WoW! Beautiful bottles.


----------



## Jim (May 26, 2007)

Very nice, Rob. Those are some attractive (and rare) poisons. ~Jim


----------



## annie44 (May 26, 2007)

Great bottles and what a beautiful photo!  What did the bottle on the far right contain?


----------



## ukpoisonman (Jun 14, 2007)

Thanks for the positive comments folks........

 From left to right..... 4 inch tall Heroin round, havent seen another this small (nor has anybody else who has seen it).... Next is the square chemist pill bottle Registered design number dates it to 1899, i know of five others (one of which is in my collection also). The tall bottle is an L&T PATENT in a very large and possibly unique 20oz size, my favourite bottle. Next is a fairly mundane but attractive chemist powder round but with its original Morphine label making it very special. Last is the coffin shaped Doctor ORESTE SINANIDES 'ORESTORIN' bottle, this would have been some sort of embrocation. A beautiful bottle that is also found in white milk glass...
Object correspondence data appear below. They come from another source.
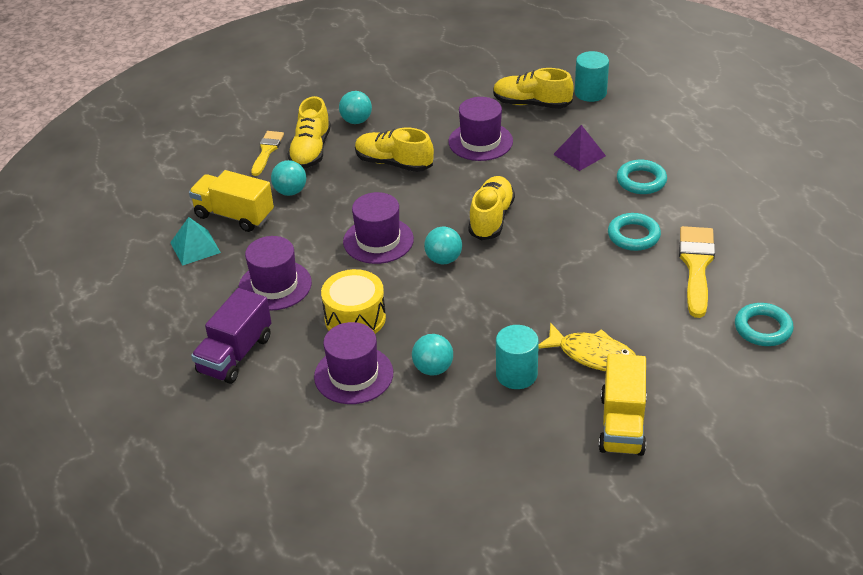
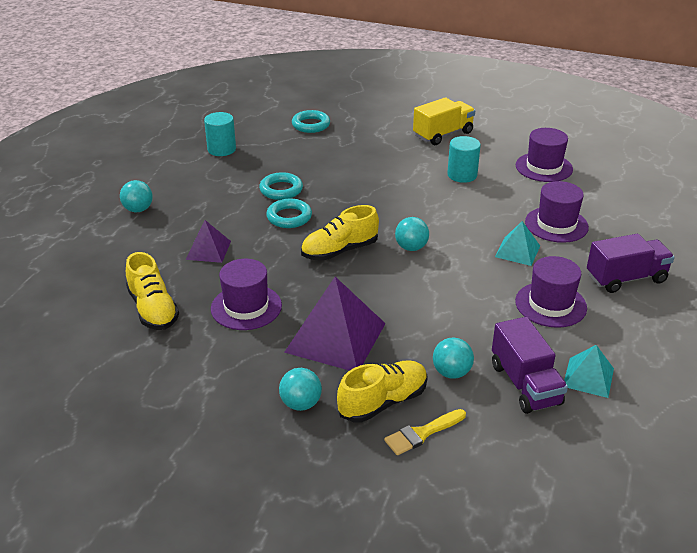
camera: 135 degrees left, 5 degrees down
yellow truck [189,170,274,232] -> purple truck [492,317,568,414]
yellow drum [321,269,386,334] -> turquoise pyramid [495,221,540,266]
purple hat [343,192,414,264] -> purple hat moved to [516,128,573,182]
yellow shoe [355,128,434,172] -> purple pyramid [284,277,386,371]
turquoise ball [412,334,453,375] -> turquoise ball moved to [120,180,153,212]
yellow fish [538,322,636,371] -> none
turquoise cylinder [575,51,609,102] -> turquoise cylinder moved to [204,112,236,156]
turquoise ring [617,160,667,194] -> turquoise ring moved to [266,199,312,228]
yellow brush [679,226,715,318] -> none

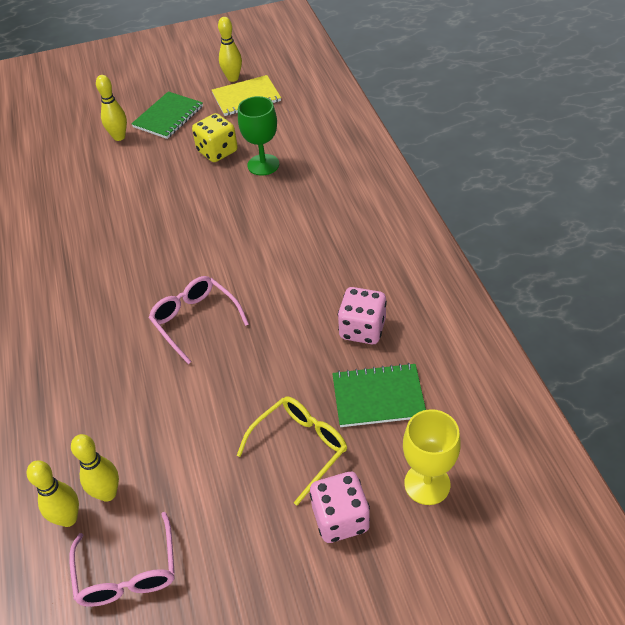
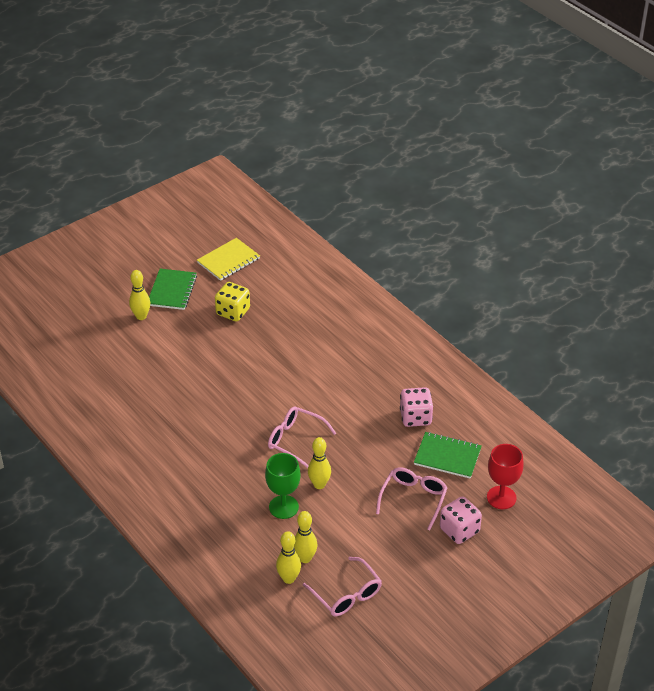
camera: 25 degrees left, 5 degrees down
yellow bowling pin [218,17,242,82] -> yellow bowling pin moved to [308,437,331,489]
yellow glasses [236,397,347,505] -> pink glasses [376,467,447,530]
green goblet [238,96,279,176] -> green goblet moved to [265,453,301,519]
green notebook [332,363,426,427] -> green notebook turned 45 degrees clockwise [414,432,482,479]
yellow goblet [403,409,461,505] -> red goblet [487,444,524,509]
 I shall post some more pics soon.


----------



## ukpoisonman (Jun 20, 2007)

One of my collecting lines, hexagonal and flat poison bottles with different embossing.


----------



## melikapoisons (Jul 26, 2010)

[align=left]*very nice there's nothing like cobalt
*[/align]


----------



## Dansalata (Jul 27, 2010)

WHOA!!!!NICE, GREAT PHOTO TOO!!!


----------



## Poison_Us (Jul 27, 2010)

I enjoy walking down memory lane as much as anyone, but this thread did start back in 2007. []
 And it's nice to see a new poison fan join the forum.


----------